Imaginary portrait (1584) of the astronomer and geographer Ptolemy of Alexandria (90–168 CE), whose book Tetrabiblos, on philosophy and the constellations, was translated into Latin by Abraham Bar Ḥiyya and Plato of Tivoli

Plato and Abraham worked together on other translations from Arabic of mainly astronomical and astrological writings, including the work Kitab al-Mawalid (“The Book of Birth”) by the scholar Abu Ali al-Hayat (770–835), the works of al-Battani (858–929) and much more. It’s worth bearing in mind that astronomy and astrology, which at that time were inextricably intertwined, contained a great deal of geographical information, complex calculations of angles, volume and area, as well as rich and valuable mathematical information.

But Plato of Tivoli was not satisfied with just translating other sources. He also wanted to share Abraham’s own wisdom, which he had written down in Hebrew, with the Christian world. Relying on the Hebrew he had learned during the years of their joint work, Plato of Tivoli, apparently after his friend’s death, translated the Treatise on Measurement and Calculation into Latin, thus bringing to the Christian world the basics of geometry, trigonometry and the science of algebra. The chapters dealing with division, including the complete solution to the quadratic equation, which were studied by many European scholars, greatly influenced the development of mathematics in Europe. Liber Embadorum, the Latin translation of Treatise on Measurement and Calculation, was one of the direct sources of inspiration for Practica Geometriae, by the well-known mathematician Fibonacci (Leonardo of Pisa, 1170–1250).

Abraham and Plato, a Jew and a Christian living in a war-torn region in 12th-century Spain, sat together and distilled the best of the Jewish, Islamic and European-Christian worlds of knowledge. What might have been a curse became a blessing in the form of a meeting of cultures and scientific progress. Indeed, the Middle Ages may not have been so dark after all.

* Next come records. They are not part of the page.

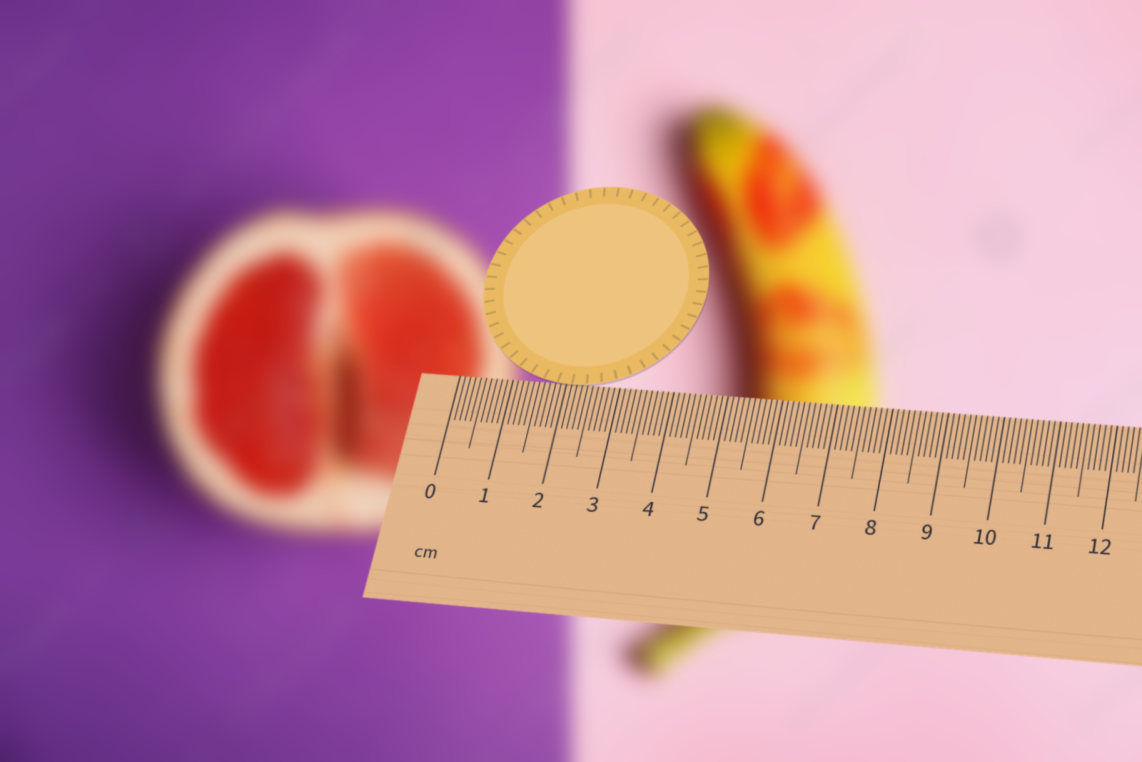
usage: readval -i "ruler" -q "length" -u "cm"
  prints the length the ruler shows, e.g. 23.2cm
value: 4.2cm
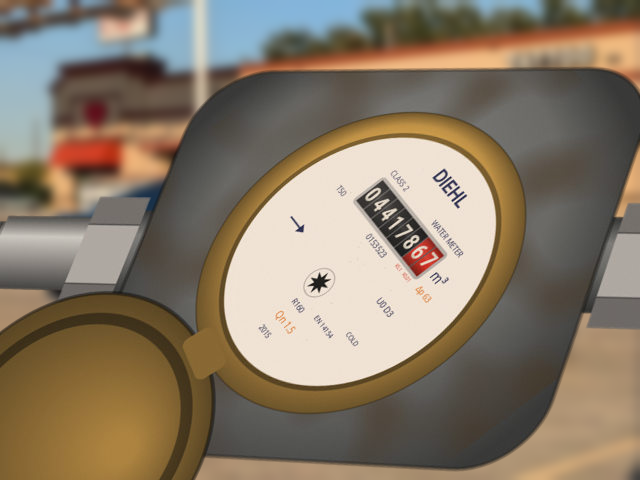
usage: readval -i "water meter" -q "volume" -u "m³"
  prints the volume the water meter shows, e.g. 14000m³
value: 44178.67m³
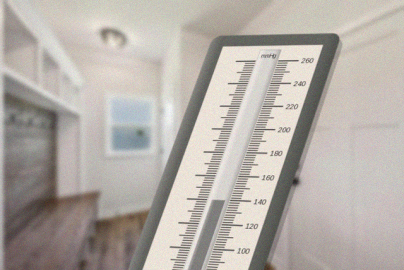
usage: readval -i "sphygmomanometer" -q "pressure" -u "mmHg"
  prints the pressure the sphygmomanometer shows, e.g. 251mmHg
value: 140mmHg
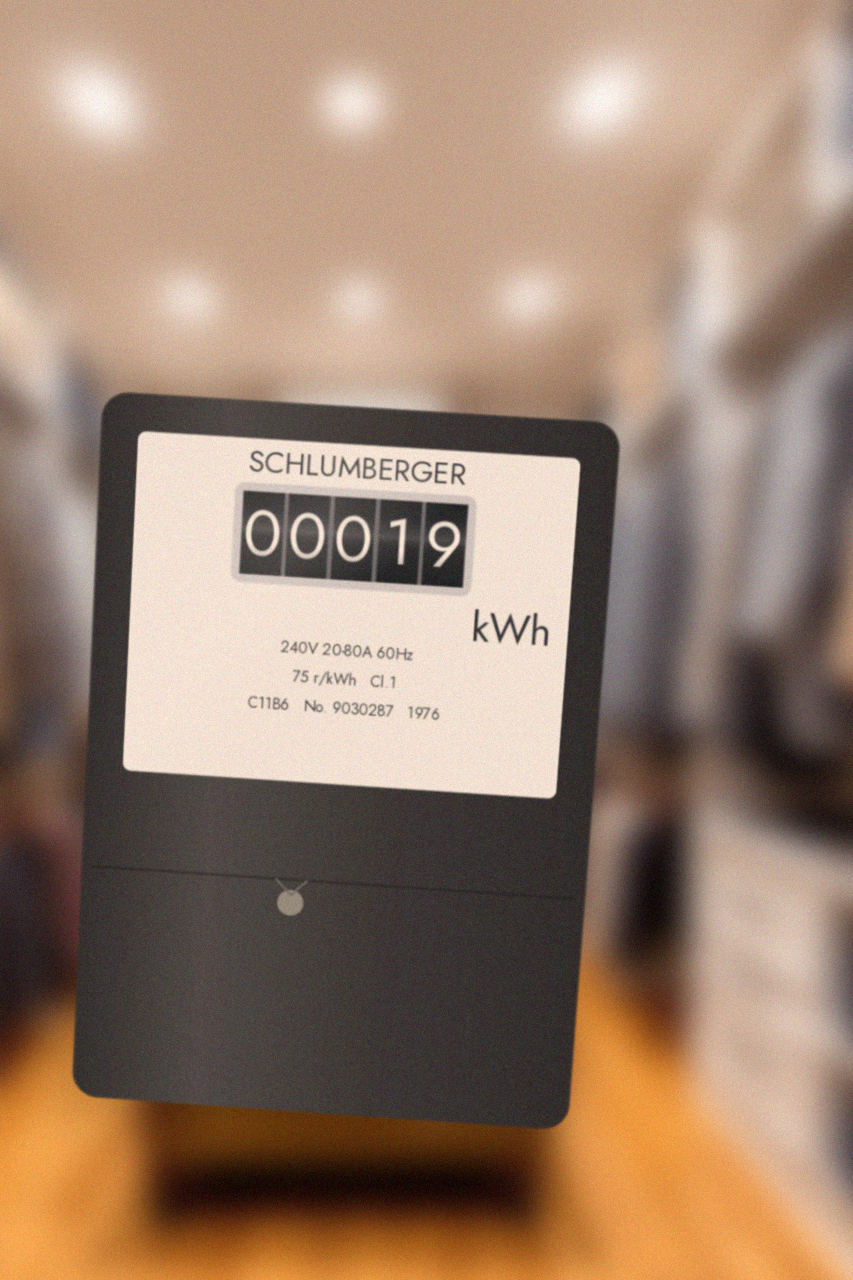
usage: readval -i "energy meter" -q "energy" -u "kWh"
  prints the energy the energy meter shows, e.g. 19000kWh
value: 19kWh
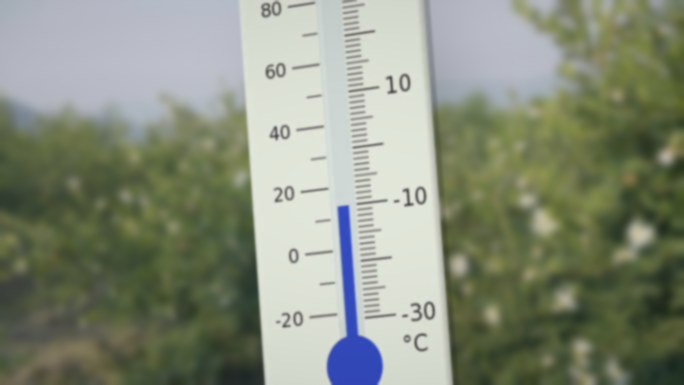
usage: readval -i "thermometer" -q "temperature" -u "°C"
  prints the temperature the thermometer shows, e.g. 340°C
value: -10°C
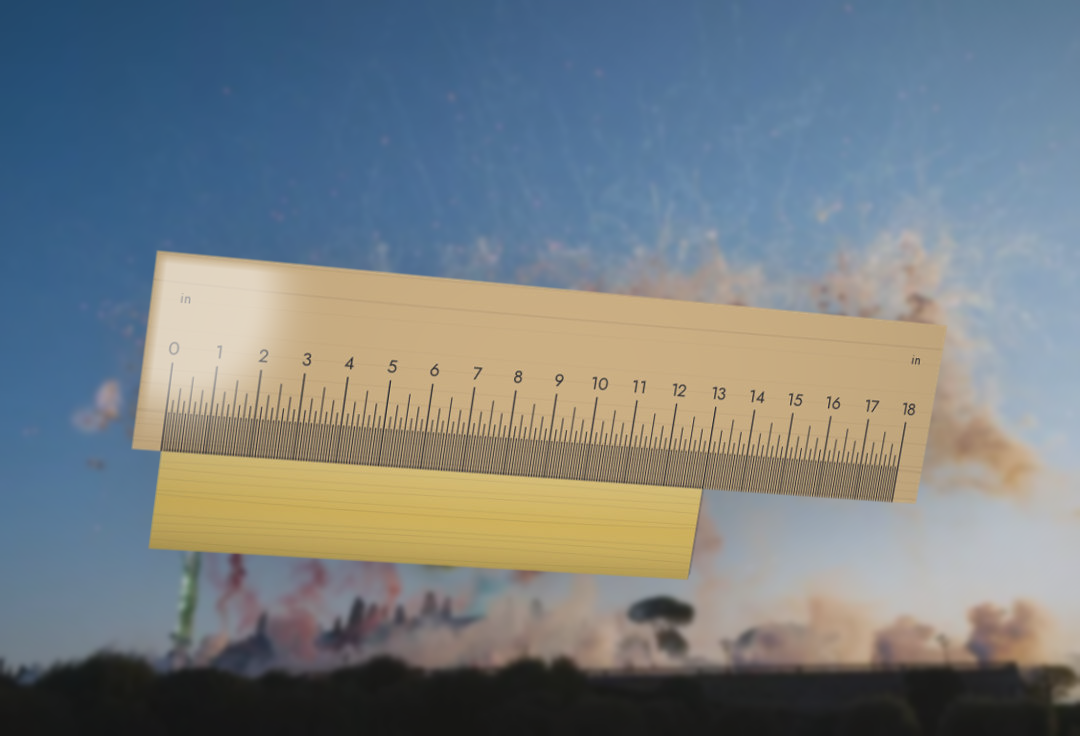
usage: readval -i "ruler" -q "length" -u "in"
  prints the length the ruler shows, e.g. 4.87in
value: 13in
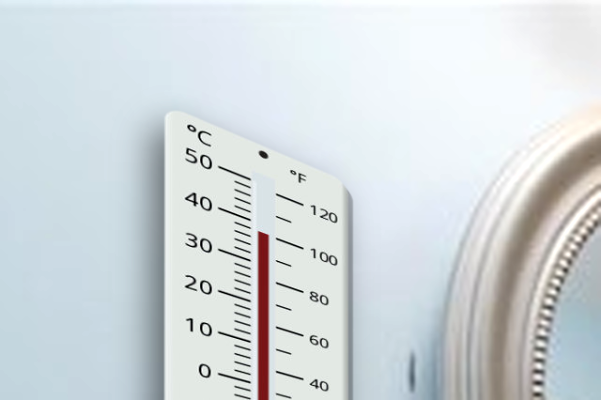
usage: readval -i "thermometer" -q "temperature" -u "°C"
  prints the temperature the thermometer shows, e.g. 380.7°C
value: 38°C
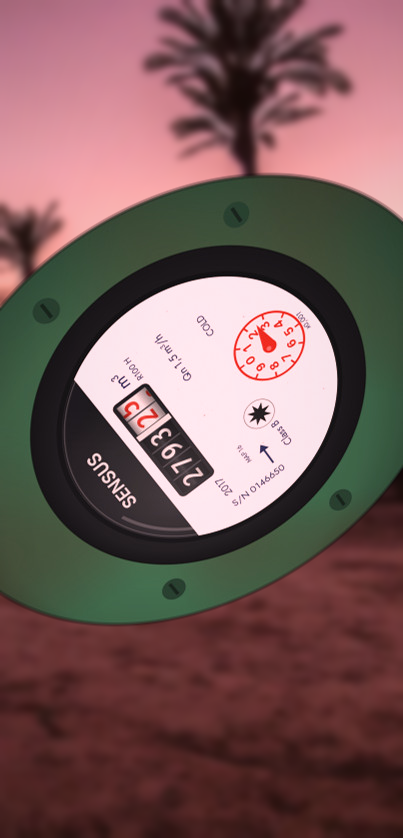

In the Edelstein Collection for the History and Philosophy of Science at the National Library of Israel, there are a number of books by Abraham Bar Ḥiyya, including the Treatise on Measurement and Calculation, The Form of the Earth and the Pattern of the Heavenly Spheres and the Quadripartitum, Plato of Tivoli’s and Abraham Bar Ḥiyya’s joint translation of Ptolemy’s book. 21st century readers of Hebrew are in for a thrill when they realize that they can open up and read books on science and geography that were written over nine hundred years ago by one of the wisest and most prolific Jews who ever lived.